The amphibious group itself was made up of the three Ropucha class landing ships, the RFS Korolev, RFS Minsk and RFS Kaliningrad. The Zubr class hovercraft RFS Evgeny Kocheshkov and the Dyugong landing craft RFS Lieutenant Rimsky-Korsakov were also present. In total, this amphibious group landed 25 BTR-82As Armored Personnel Carriers (APCs)
The amphibious landing itself followed the standard procedures which were observed during previous exercises. Ka-27PS helicopters landed detachment of engineers on the coastline who were tasked to create safe passages through the minefields on the beach. Air support for the engineers was provided by at least four Mi-24 helicopters, at least one Mi-8 helicopter and at least two Su-34SM fighter aircraft.
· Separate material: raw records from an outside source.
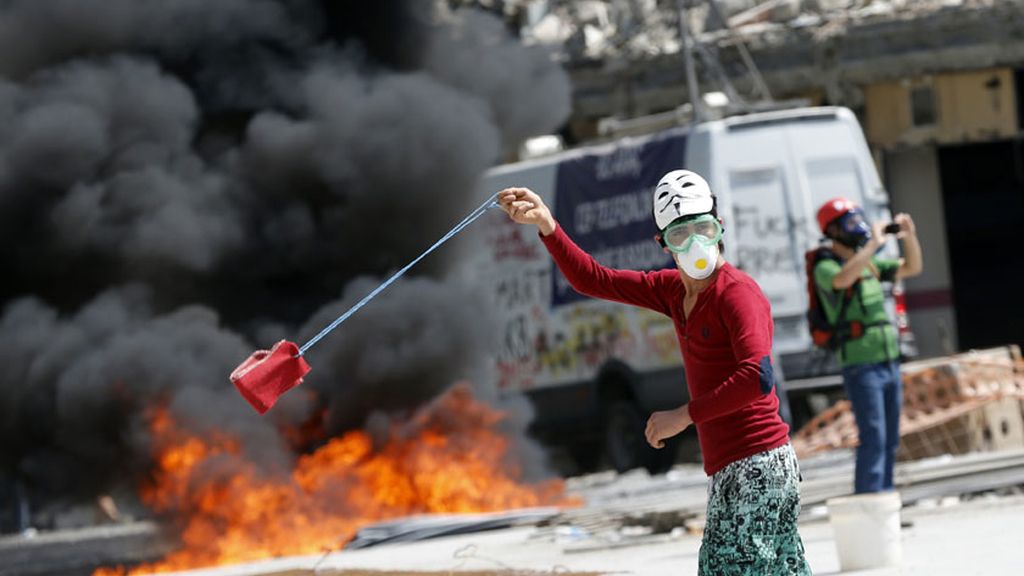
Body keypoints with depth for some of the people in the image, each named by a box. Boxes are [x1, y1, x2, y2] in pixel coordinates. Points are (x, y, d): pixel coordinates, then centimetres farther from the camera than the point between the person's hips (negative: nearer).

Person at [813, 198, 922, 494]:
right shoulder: (825, 268, -8)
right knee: (873, 440, -13)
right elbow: (842, 279, -32)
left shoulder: (869, 264, 16)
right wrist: (874, 244, -27)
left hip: (889, 364, 8)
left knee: (889, 441, 7)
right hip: (861, 367, -8)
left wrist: (909, 236, 2)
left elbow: (912, 268, 20)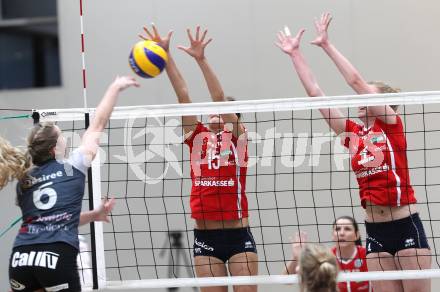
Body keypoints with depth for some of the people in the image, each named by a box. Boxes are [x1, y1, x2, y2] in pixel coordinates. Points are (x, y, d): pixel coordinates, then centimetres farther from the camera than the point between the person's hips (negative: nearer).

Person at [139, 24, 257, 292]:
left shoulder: (238, 137, 0)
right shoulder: (197, 136, 8)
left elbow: (219, 97, -13)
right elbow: (183, 94, 0)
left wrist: (201, 59, -24)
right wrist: (166, 54, -5)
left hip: (238, 236, -3)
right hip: (205, 237, 3)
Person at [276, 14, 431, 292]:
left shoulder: (392, 125, -2)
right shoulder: (353, 133, 10)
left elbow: (357, 81, -11)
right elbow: (315, 92, 10)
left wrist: (327, 45, -8)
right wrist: (296, 54, 9)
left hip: (406, 227, -5)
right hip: (375, 230, 5)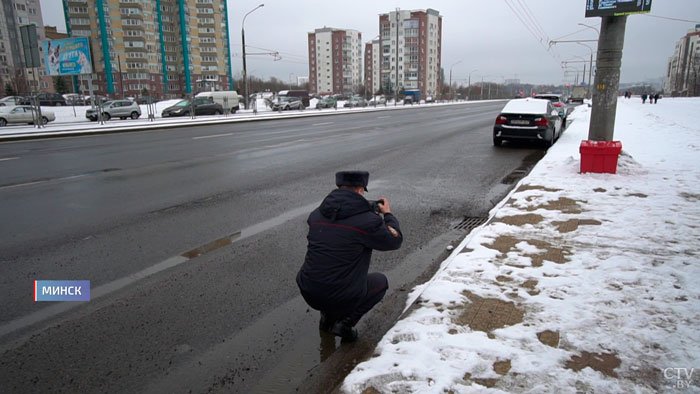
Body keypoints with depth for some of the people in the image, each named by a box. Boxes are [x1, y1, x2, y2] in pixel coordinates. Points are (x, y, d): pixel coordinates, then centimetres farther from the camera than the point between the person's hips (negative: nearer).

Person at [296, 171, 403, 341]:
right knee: (380, 281, 22)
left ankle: (327, 317, 25)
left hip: (308, 293, 6)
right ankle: (345, 323, 8)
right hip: (342, 298, -5)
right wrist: (388, 214, 17)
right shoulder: (367, 220, -16)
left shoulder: (316, 214, 0)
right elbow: (395, 240, 0)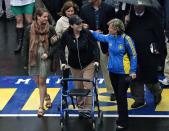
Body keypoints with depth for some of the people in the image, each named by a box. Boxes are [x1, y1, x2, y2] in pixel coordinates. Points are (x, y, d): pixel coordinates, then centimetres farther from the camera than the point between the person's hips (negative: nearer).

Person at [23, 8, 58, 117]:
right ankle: (46, 96, 40)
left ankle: (41, 106, 3)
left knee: (42, 81, -4)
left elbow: (55, 44, 0)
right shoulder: (30, 29, -5)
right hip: (33, 57, 2)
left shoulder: (50, 29, -7)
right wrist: (26, 62, 2)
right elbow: (26, 45, 1)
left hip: (45, 58, -2)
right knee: (37, 81, 12)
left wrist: (48, 54, -16)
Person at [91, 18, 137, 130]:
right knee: (117, 95, 15)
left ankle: (123, 122, 5)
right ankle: (121, 117, 29)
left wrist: (133, 71, -13)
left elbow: (133, 56, -11)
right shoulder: (110, 37, -1)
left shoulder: (126, 39, -18)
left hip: (123, 73, -6)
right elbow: (100, 36, 23)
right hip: (112, 71, 6)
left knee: (122, 96, -3)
|Intership exercise of Kaliningrad - copyright @Bottema37|
During the evening, three Ropucha class landing ships passed the Oresund`around 2015 Zulu. The vessels were heading north towards the Kattegat and the North Sea. These vessels were identified as the RFS Kaliningrad, the RFS Korolev and the RFS Minsk. Several minutes later, a German replenishment vessel of the Elbe class passed by, shadowing the Russian warships.